Amir Avigdor

Personal information
- Date of birth: 29 January 1970 (age 56)
- Place of birth: Beersheba, Israel
- Positions: Attacking midfielder; forward;

Youth career
- Hapoel Be'er Sheva

Senior career*
- Years: Team / Apps / (Gls)
- 1989–1992: Hapoel Be'er Sheva
- 1992–1993: Hapoel Haifa / 8 / (0)
- 1993–1996: Hapoel Be'er Sheva / 87 / (23)
- 1996–1997: Bnei Yehuda / 30 / (2)
- 1997–1998: Hapoel Be'er Sheva / 27 / (1)
- 1998–1999: Hapoel Tzafririm Holon / 18 / (2)
- 1999–2001: Hapoel Nazareth Illit
- 2001: Maccabi Ashkelon
- 2001–2002: Beitar Be'er Sheva

Managerial career
- 2008: Hapoel Be'er Sheva (U19)

= Amir Avigdor =

Israeli former football association

Amir Avigdor (אמיר אביגדור; born 29 January 1970) is a retired footballer who played as a forward. Most of his career, he played for Hapoel Be'er Sheva.

== Playing career ==
Avigdor began playing as a child in Hapoel Be'er Sheva's youth division. On 13 May 1989, he made his debut in the senior team in the match against Shimshon Tel Aviv and also scored his debut goal.

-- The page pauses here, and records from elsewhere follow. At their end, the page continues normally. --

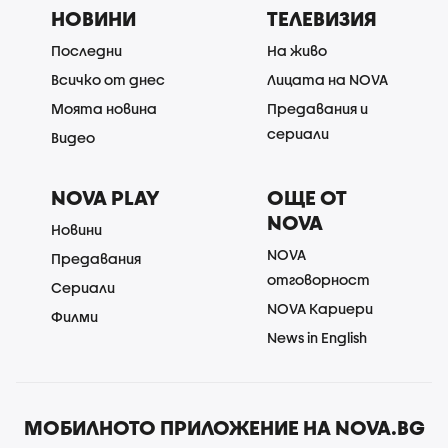
НОВИНИ
ТЕЛЕВИЗИЯ
Последни
На живо
Всичко от днес
Лицата на NOVA
Моята новина
Предавания и
сериали
Видео
NOVA PLAY
ОЩЕ ОТ
NOVA
Новини
NOVA
Предавания
отговорност
Сериали
NOVA Кариери
Филми
News in English
МОБИЛНОТО ПРИЛОЖЕНИЕ НА NOVA.BG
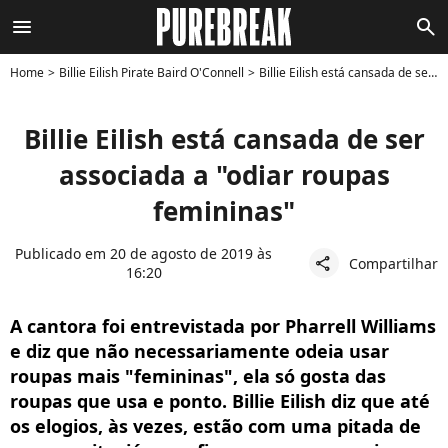
menu
search
Home
Billie Eilish Pirate Baird O'Connell
Billie Eilish está cansada de ser associada a "odiar roupas femininas"
Billie Eilish está cansada de ser
associada a "odiar roupas
femininas"
Publicado em 20 de agosto de 2019 às
Compartilhar
share
16:20
A cantora foi entrevistada por Pharrell Williams
e diz que não necessariamente odeia usar
roupas mais "femininas", ela só gosta das
roupas que usa e ponto. Billie Eilish diz que até
os elogios, às vezes, estão com uma pitada de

In 1992, he signed to Hapoel Haifa. One year later, he returned to Hapoel Be'er Sheva and scored 16 goals in 1993–94 season.

Later in the career, he played in Bnei Yehuda, Hapoel Tzafririm Holon, Hapoel Nazareth Illit, Maccabi Ashkelon and Beitar Be'er Sheva.

In 2012 he emigrated to Phoenix, Arizona.